Search code examples
javaconcurrenthashmap

facts about Concurrenthashmap


I have read a couple of statements on ConcurrentHashmap from varied sources and wanted to verify if they are indeed so.

  1. After the iterator for a ConcurrentHashmap is created, ONLY the removal and update operations by threads are guaranteed to be reflected. Does the iterator refresh its snapshot after an edit/remove? Why would the iterator treat an update/remove any differently than an ADD.

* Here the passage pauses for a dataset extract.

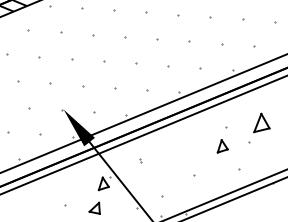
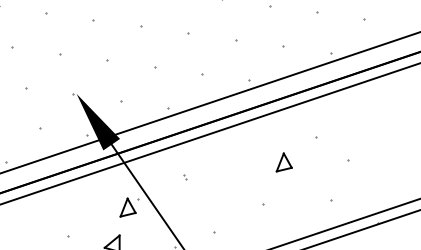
part: (261, 122) -> (368, 132), removed
part: (222, 146) -> (284, 162), moved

  2. ConcurrentHashmap shards its data into segments to reduce writer lock contention. The concurrencyLevel parameter directly specifies the number of shards that are created by the class internally. If we simply use the parameterless constructor, and accept the default configuration, the map will be instantiating the objects needed for 16 shards before you even add your first value… What do we mean by a shard here? Is it a bucket of data within the map - or a copy of the entire map. I understood this to be similar to a page in the database, which can be independently locked fur update. Why would the concurrencyLevel impact memory then?


Solution

  • Does the iterator refresh its snapshot after an edit/remove?Why would the iterator treat an update/remove any differently than an ADD.

    The CHM's Iterator is explained in the API such that

    Similarly, Iterators and Enumerations return elements reflecting the state of the hash table at some point at or since the creation of the iterator/enumeration.

    Meaning the Iterator returned may or may not reflect changes that occur in the Map while iterating. Imagine if you create the iterator and traverse an entire segment and go to the next segment. After you go to the next segment the first segment you finished traversing had an add or remove done. Well you won't see that and that's ok, it is not violating the API.

    As to your second question. Add is implied, there is no difference wrt to visibility between add and remove.

    Why would the concurrencylevel impact memory then?

    Memory has been an issue with ConcurrentHashMap since it was released. Each level of concurrency will by default create a single Segment. This segment has a HashEntry table and is also a Reentrant lock (so all of the necessities for that as well).

    Java 8 is release CHMv8 which actually solves this issue.

    You can read more on the memory here, specifically:

    Whilst doing a memory profile, JVisualVM showed that the top culprit was the ConcurrentHashMap.Segment class. The default number of segments per ConcurrentHashMap is 16. The HashEntry tables within the segments would probably be tiny, but each Segment is a ReentrantLock. Each ReentrantLock contains a Sync, in this case a NonFairSync, which is a subclass of Sync and then AbstractQueuedSynchronizer. Each of these contains a queue of nodes that maintain state of what is happening with your threads. It is used when fairness is determined. This queue and the nodes use a lot of memory.